AVIGNON, FRANÇA (FOLHAPRESS) – Dois focos de luz se posicionam no palco para cegar os olhos da plateia. De repente, os holofotes se apagam, a sala fica escura e o teatro começa a tremer. O barulho das bombas se soma ao som das metralhadoras, fazendo vibrar as cadeiras, as coxias e até as paredes. Com a peça “Quand J’Ai Vu La Mer”, ou quando eu vi o mar, Ali Chahrour, diretor teatral, bailarino e coreógrafo libanês, levou o horror da guerra ao Festival de Avignon, que acontece agora no sul da França, e incendiou a mostra oficial, obtendo repercussão do público e da crítica.

Se há um denominador comum entre as obras de Chahrour, talvez seja o modo como, pouco a pouco, suas encenações se transmutam em experiências dilacerantes, definidas por um sentido de urgência política, ancoradas no mundo real. “Israel está tentando eliminar toda a população, fazendo uma limpeza étnica no caso dos palestinos. Eles estão nos matando com as mais sofisticadas bombas”, afirma Chahrour, lembrando a noite da estreia da peça, no ano passado, em Beirute, durante um bombardeio israelense. “Todo o Oriente Médio está em perigo agora. É como se Israel tivesse implantado um câncer, que agora está se espalhando. É uma máquina de assassinar seres humanos. Matam na Palestina, no Líbano e matam no Irã.”

O diretor diz que concebe a sua arte como uma plataforma de justiça, até porque não sabe pegar em armas. No caso de “Quand J’Ai Vu La Mer”, Chahrour decidiu abordar o tema da Kafala, um sistema de escravidão moderna, exercido por famílias ricas do Líbano, que consiste no uso da mão de obra de imigrantes, a maioria mulheres africanas e do sul asiático para tarefas domésticas. As empregadas não têm direitos trabalhistas e são expostas a longas jornadas e episódios de assédio moral ou sexual. Em geral, ganham salários baixos que podem ser subitamente confiscados. Na Kafala, as famílias têm a posse das empregadas.

No ano passado, as forças de defesa de Israel invadiram o Líbano pela primeira vez desde 2006, quando os dois países travaram uma guerra. O objetivo era atingir o Hezbollah, grupo extremista que atua sobretudo ao sul do território libanês. Com o aumento dos ataques de Israel, as famílias ricas fugiram do país, rumo à Europa ou a outras localidades no Oriente Médio, deixando as empregadas domésticas na rua, em situação de total vulnerabilidade. Esse é o ponto de partida de “Quand J’Ai Vu La Mer”. O título faz referência a um dos áudios que são reproduzidos logo no início do espetáculo. Nele, uma empregada de Beirute diz ter visto o mar pela primeira vez, porque sua “madame” decidiu ir para Dubai, nos Emirados Árabes.

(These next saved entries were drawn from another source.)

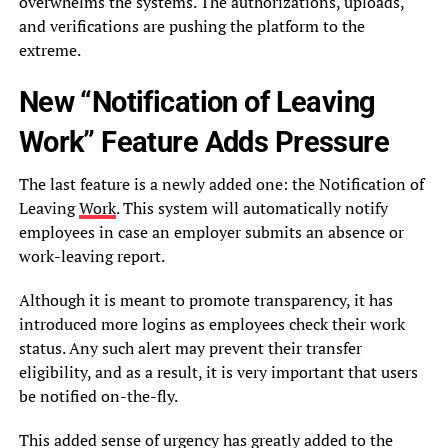
overwhelms the systems. The authorizations, uploads,
and verifications are pushing the platform to the
extreme.
New “Notification of Leaving
Work” Feature Adds Pressure
The last feature is a newly added one: the Notification of
Leaving
Work
. This system will automatically notify
employees in case an employer submits an absence or
work-leaving report.
Although it is meant to promote transparency, it has
introduced more logins as employees check their work
status. Any such alert may prevent their transfer
eligibility, and as a result, it is very important that users
be notified on-the-fly.
This added sense of urgency has greatly added to the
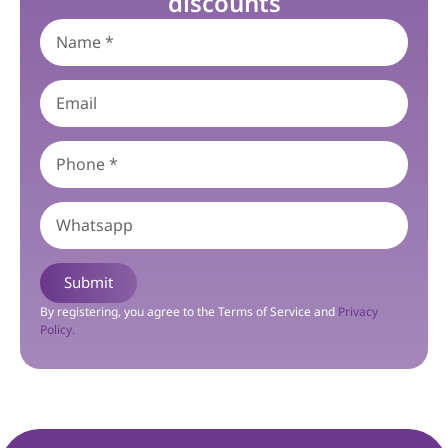
discounts
Submit
By registering, you agree to the Terms of Service and
Privacy
Policy.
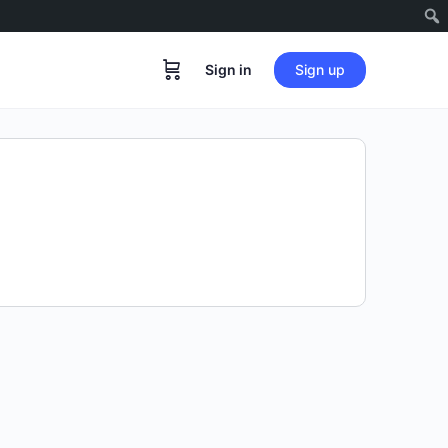
Sign in
Sign up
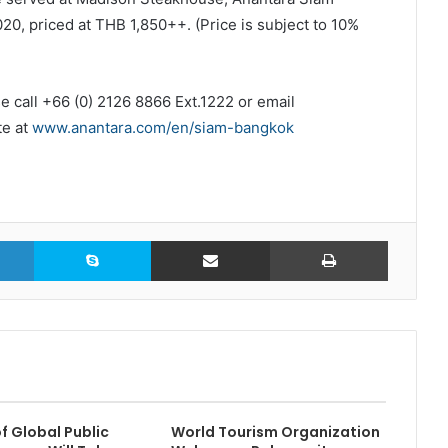
0, priced at THB 1,850++. (Price is subject to 10%
e call +66 (0) 2126 8866 Ext.1222 or email
te at
www.anantara.com/en/siam-bangkok
LinkedIn
Skype
Share via Email
Print
f Global Public
World Tourism Organization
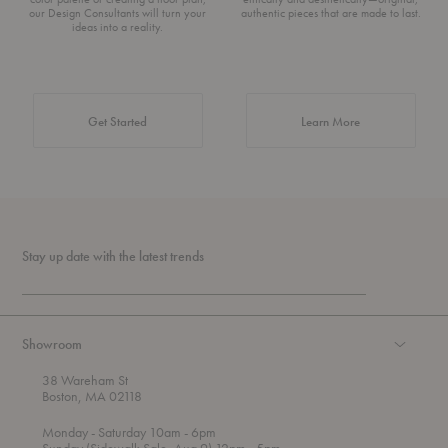
our Design Consultants will turn your
authentic pieces that are made to last.
ideas into a reality.
about Authentic 
Get Started
Learn More
Stay up date with the latest trends
Showroom
38 Wareham St
Boston, MA 02118
t
t
Monday
- Saturday 10am
- 6pm
h
o
t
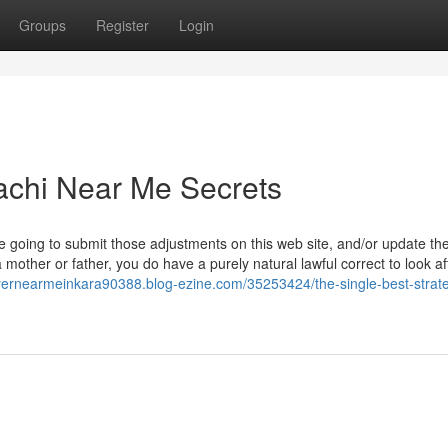
Groups
Register
Login
achi Near Me Secrets
e going to submit those adjustments on this web site, and/or update th
mother or father, you do have a purely natural lawful correct to look af
wyernearmeinkara90388.blog-ezine.com/35253424/the-single-best-strate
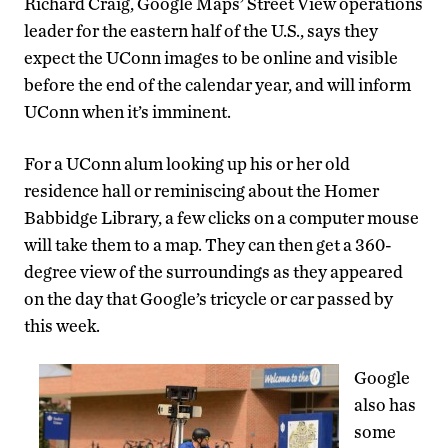
Richard Craig, Google Maps’ Street View operations
leader for the eastern half of the U.S., says they
expect the UConn images to be online and visible
before the end of the calendar year, and will inform
UConn when it’s imminent.
For a UConn alum looking up his or her old
residence hall or reminiscing about the Homer
Babbidge Library, a few clicks on a computer mouse
will take them to a map. They can then get a 360-
degree view of the surroundings as they appeared
on the day that Google’s tricycle or car passed by
this week.
Google
also has
some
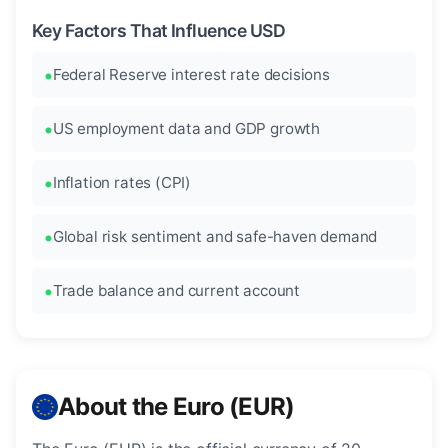
Key Factors That Influence USD
Federal Reserve interest rate decisions
US employment data and GDP growth
Inflation rates (CPI)
Global risk sentiment and safe-haven demand
Trade balance and current account
About the Euro (EUR)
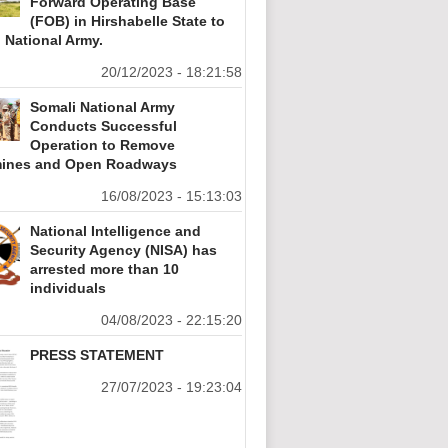
Forward Operating Base
(FOB) in Hirshabelle State to
 National Army.
20/12/2023 - 18:21:58
Somali National Army
Conducts Successful
Operation to Remove
ines and Open Roadways
16/08/2023 - 15:13:03
National Intelligence and
Security Agency (NISA) has
arrested more than 10
individuals
04/08/2023 - 22:15:20
PRESS STATEMENT
27/07/2023 - 19:23:04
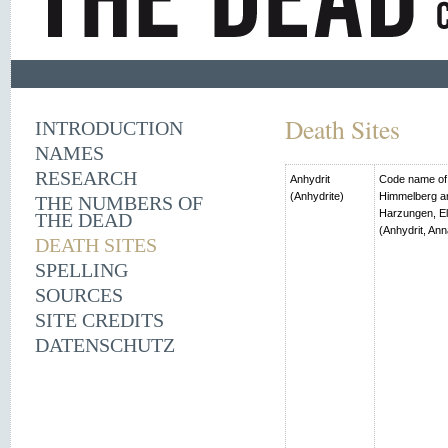
Death Sites
INTRODUCTION
NAMES
RESEARCH
Anhydrit
Code name of t
(Anhydrite)
Himmelberg an
THE NUMBERS OF
Harzungen, El
THE DEAD
(Anhydrit, Ann
DEATH SITES
SPELLING
SOURCES
SITE CREDITS
DATENSCHUTZ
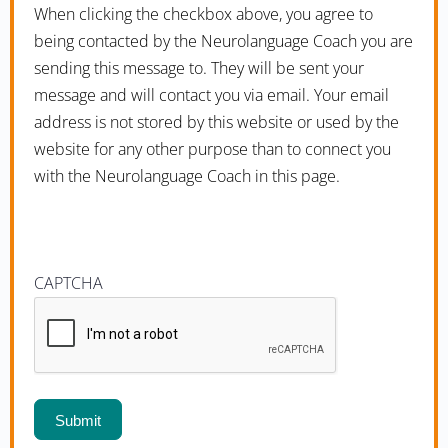
When clicking the checkbox above, you agree to
being contacted by the Neurolanguage Coach you are
sending this message to. They will be sent your
message and will contact you via email. Your email
address is not stored by this website or used by the
website for any other purpose than to connect you
with the Neurolanguage Coach in this page.
CAPTCHA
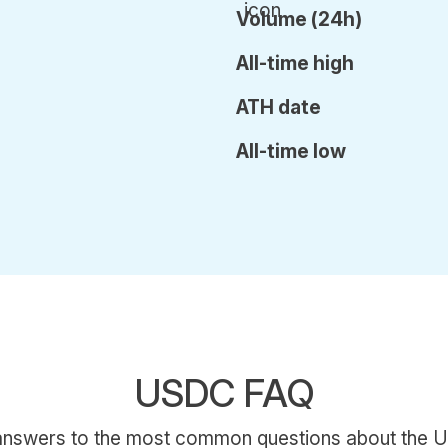
Volume (24h)
All-time high
ATH date
All-time low
USDC FAQ
 answers to the most common questions about the U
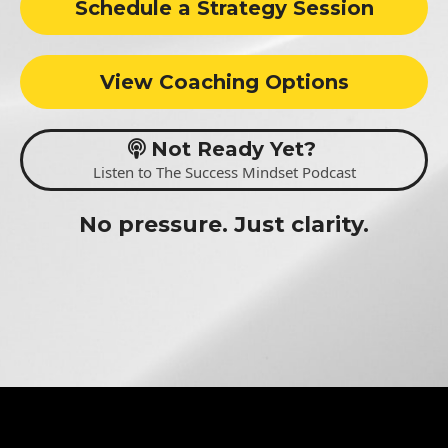
Schedule a Strategy Session
View Coaching Options
Not Ready Yet?
Listen to The Success Mindset Podcast
No pressure. Just clarity.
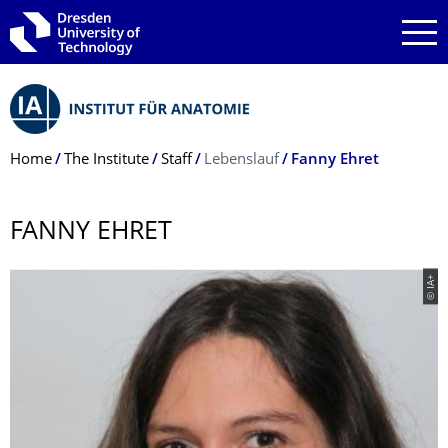
Skip to main navigation
Skip to search
Skip to content
Breadcrumb Menu
Home
The Institute
Staff
Lebenslauf
Fanny Ehret
FANNY EHRET
© IA+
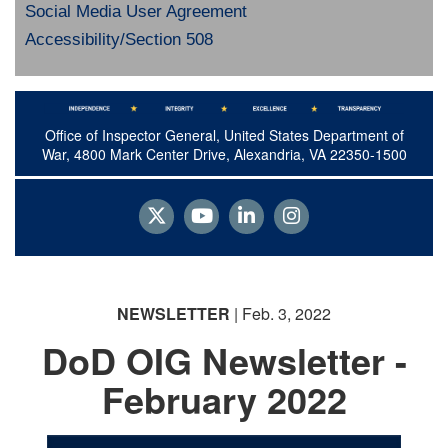
Social Media User Agreement
Accessibility/Section 508
Office of Inspector General, United States Department of
War, 4800 Mark Center Drive, Alexandria, VA 22350-1500
NEWSLETTER
| Feb. 3, 2022
DoD OIG Newsletter -
February 2022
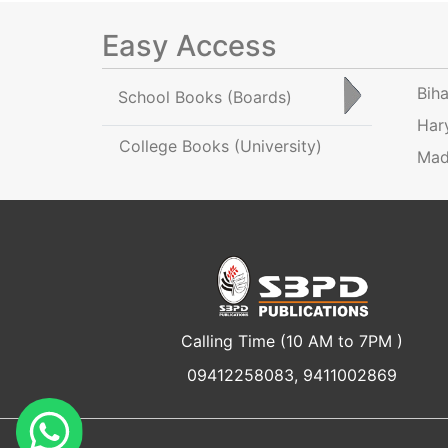
Easy Access
Bih
School Books
(Boards)
Har
College Books
(University)
Mad
Calling Time (10 AM to 7PM )
09412258083, 9411002869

Depois de vários relatos em áudio, três mulheres ganham a cena: Tenei Ahmad, Zena Moussa e Rania Jamal. Cada uma delas conta a sua história nos anos em que trabalharam no sistema da Kafala. Moussa, por exemplo, nasceu na Etiópia e foi para o Líbano para buscar melhores condições de vida. Ela relata ter tido os cabelos cortados por sua patroa, que ainda jogou fora todas as suas roupas. Moussa também foi obrigada a assinar um contrato que a proibia de falar ao telefone. No teatro documentário de Chahrour, é tudo verdade. Os relatos são entremeados por canções entoadas por Lynn Adid e Abed Kobeissy. As três mulheres em cena protagonizam coreografias, que segundo o diretor, funcionam como danças de liberação.

Nascido em Beirute, Chahrour tem frequentado festivais de artes cênicas ao redor do mundo. No ano passado, apresentou o espetáculo “Du Temps Où Ma Mère Racontait”, ou, em português, contado pela minha mãe, na Mostra Internacional de Teatro de São Paulo, a MITsp. A peça contava a história de sua família. O diretor diz que suas obras estão sempre ancoradas no real, por uma necessidade. “Não tenho escolha, moro no Líbano, estou rodeado por guerras”, diz. “Nenhuma nação no mundo deveria estar neutra diante do que ocorre agora no Oriente Médio. Ou você está do lado da morte ou você é a favor dos direitos humanos. A situação é bem clara. Para mim, essas três mulheres são heroínas da sociedade contemporânea.”

*O jornalista viajou a convite da Temporada Brasil-França.